Из-за батраков Горбунова уже внесли в список лишенцев, отчислили к кулакам и тем самым порадовали. По его тупому понятию, он становился в уровень с Согриным, которого возненавидел за прошлые унижения. Вот и сейчас рассчитывал он ошеломить не сельсоветчиков, а именно Согрина, поэтому против его двора придержал вожжи, дал коню остановку. Но успеха не поимел. Согрин собрался в поле раньше всех, оставив дома одну Аграфену Митревну и цепную собаку.

– Ты куда это, почтенный Егор Горбунов, поспешаешь? – с насмешкой окликнул в окно Бабкин.

– Тпру-у! – заорал Егор на смирно стоящую лошадь. – Эка тебя разбирает! – И, повернув голову, приложил ладонь к уху. – Чего баяшь-то, председатель?

– Спрашиваю: едешь куда, нарядный такой?

– В Калмацкое надо сгонять. Бабе обнову купить да сабе картуз.

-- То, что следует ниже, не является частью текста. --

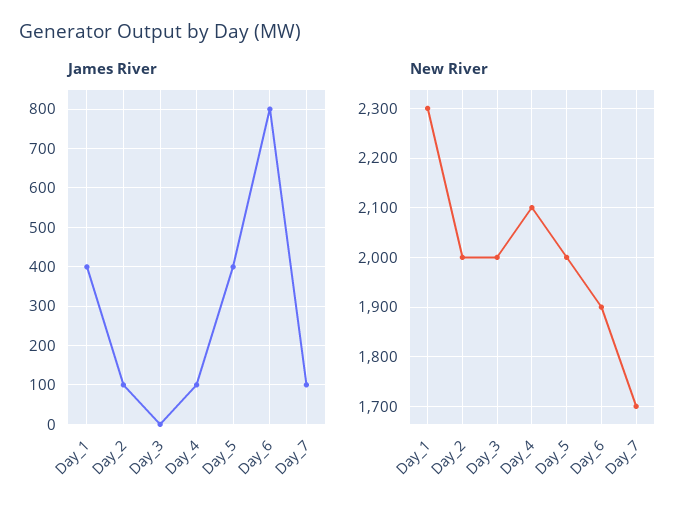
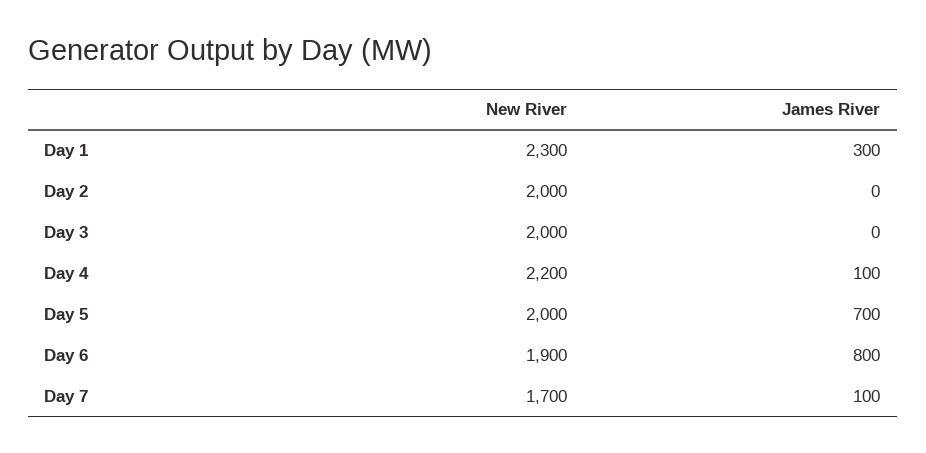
James River, Day_1: 400 -> 300
James River, Day_2: 100 -> 0
James River, Day_5: 400 -> 700
New River, Day_4: 2100 -> 2200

– В нашей лавке есть картузы.

– А мне надо не здеся купить. Али я позволить сабе не могу?

– Сеять-то начал?

– Послал работников. Самому-то надо за хозяйством доглядывать. Теперя забот полно.

Дернул вожжи, улюлюкнул, кнутом подбодрил коня и опять, приняв важную осанку, помчал в переулок.

В пустом помещении сельсовета гуляли сквозняки, а все равно отвратно пахло табачным дымом от прокуренных за зиму стен. Бабкин в безделье позевывал, листал поселенную книгу и время от времени выходил на крыльцо погреться на солнце. Отлучаться на свое поле и бросить село совсем без присмотра он не решался, все должности ему пришлось взять на себя: посыльного, пожарного, дежурного и даже секретаря. На вёшну он отправил жену и сына, но поле звало самого хозяина.

Чекан занимался письмами. Написал матери и отцу обо всей своей жизни здесь впервые подробно и очень успокоительно, чтобы старики не волновались. Потом для матери вложил в конверт отдельную записку: о женитьбе. Отец всегда был немного горяч и вспыльчив, если что-то делалось без его ведома, а мать сердечнее и умела подготовить его исподволь. Как бы ни поступали сыновья, она одобряла, лишь бы поступки не чернили чести рабочей семьи. У нее на это было большое чутье. Второе письмо Чекан подготовил в депо, своей партячейке, отчитался перед товарищами о работе в деревне.

Во второй половине дня, как и ожидал Гурлев, нагрянул Антропов.

Побыл он недолго, пообедал у Бабкина в избе и велел Чекану немедля собираться в путь. В деревне Сушиной, на окраине района, испуганное слухами о коллективизации и о раскулачивании население сокращало посевы.

– Поедешь туда со мной и останешься дней на десять нашим уполномоченным, – сказал Антропов.